▸ Extract
--------

"Being Alive" is a song from the musical Company by George Furth with music and lyrics by Stephen Sondheim. The song appears at the end of act two and is sung by the main character, Robert, a 35-year-old bachelor who at the show's end "...realizes being a lone wolf isn't all it's cracked up to be ... he declares that he wants to take the chance, be afraid, get his heart broken - or whatever happens when you decide to love and be loved."

Context

"Being Alive" appears at the end of Act II of the musical Company by George Furth with music and lyrics by Stephen Sondheim. The song is sung by the main character, Robert (Bobby), who is facing his 35th birthday and the prospect of living the rest of his life alone. Prior to singing "Being Alive", Robert reflects on the relationships of five couples, his "...good and crazy married friends—Susan and Peter, Sarah and Harry, Amy and Paul, Jenny and David, and Joanne and Larry..." along with the relationships he has with three of his "girlfriends—April, Kathy, and Marta..."  While each relationship has its problems, Robert concludes that life is better lived with someone rather than alone.

Background
"Being Alive" was only used after three previous closing numbers had been tried. The first of these attempts was with a song entitled "Multitudes of Amys", but as Sondheim describes, Furth "transferred the situation in which it was to be sung – Robert's proposal to Amy – to Act One and the song had to be replaced". The second attempt was "Marry Me A Little." Sondheim commented that on this try he knew halfway through the writing process that it would not work for the character, and the only reason he finished the song was as "a favor for a friend who loved it." The third attempt came with "Happily Ever After," which even made it to the Boston tryout before it was "deemed too dark to serve as a closing number." Hence, Sondheim's fourth and final attempt was made with "Being Alive", in which he tried to express the same thoughts as "Happily Ever After", but in a more optimistic way.

--------

▸ Data section
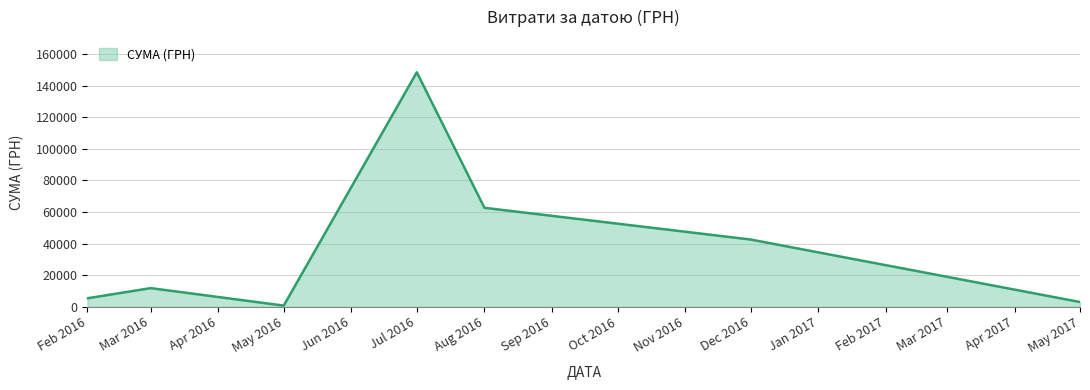

Is it true that the value at Mar 2016 is 20841.4?

False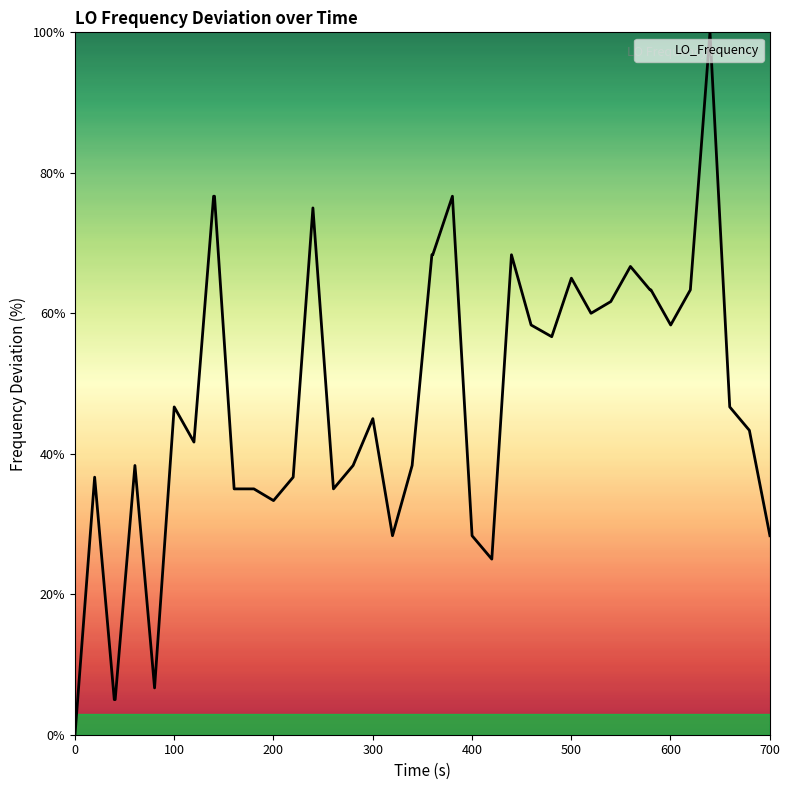

Reading left to right, what are all the values shown in this chart?

0.0	36.7	5.0	5.0	38.3	6.7	46.7	41.7	76.7	76.7	35.0	35.0	33.3	36.7	75.0	35.0	38.3	45.0	28.3	38.3	68.3	68.3	76.7	28.3	25.0	68.3	58.3	56.7	65.0	60.0	61.7	66.7	63.3	63.3	58.3	63.3	100.0	46.7	43.3	28.3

--------

▸ Task to complete
Continue the article on the song "Being Alive" from its final sentence, keeping the same encyclopedic tone and leaving the listing aside.

▸ Expected answer
Sondheim was initially reluctant to write a closing song with a more positive tone, and made efforts to write a composition that would combine cynical and hopeful sentiments. He wrote in his 2009 memoir Finishing the Hat that he worried a plainly optimistic approach would be "unearned and pandering, not to mention monotonous, since there would be only one thing to say: namely, marriage is wonderful". His concerns were resolved when "Michael Bennett came up with the idea of using the same technique of interlaced spoken voices from Robert's friends that we used in 'Side by Side by Side,' helping him break through his moment of crisis. That suggested to me a song which could progress from complaint to prayer. Thus, 'Being Alive.'"

Performances (on stage, in concert, recorded or otherwise)

"Being Alive" was first recorded by Dean Jones, who originated the role of Robert on Broadway in 1970. Jones's tenure playing the part was short lived, and a recording of his replacement Larry Kert performing "Being Alive" has been included as a bonus track on subsequent re-releases of the original cast album.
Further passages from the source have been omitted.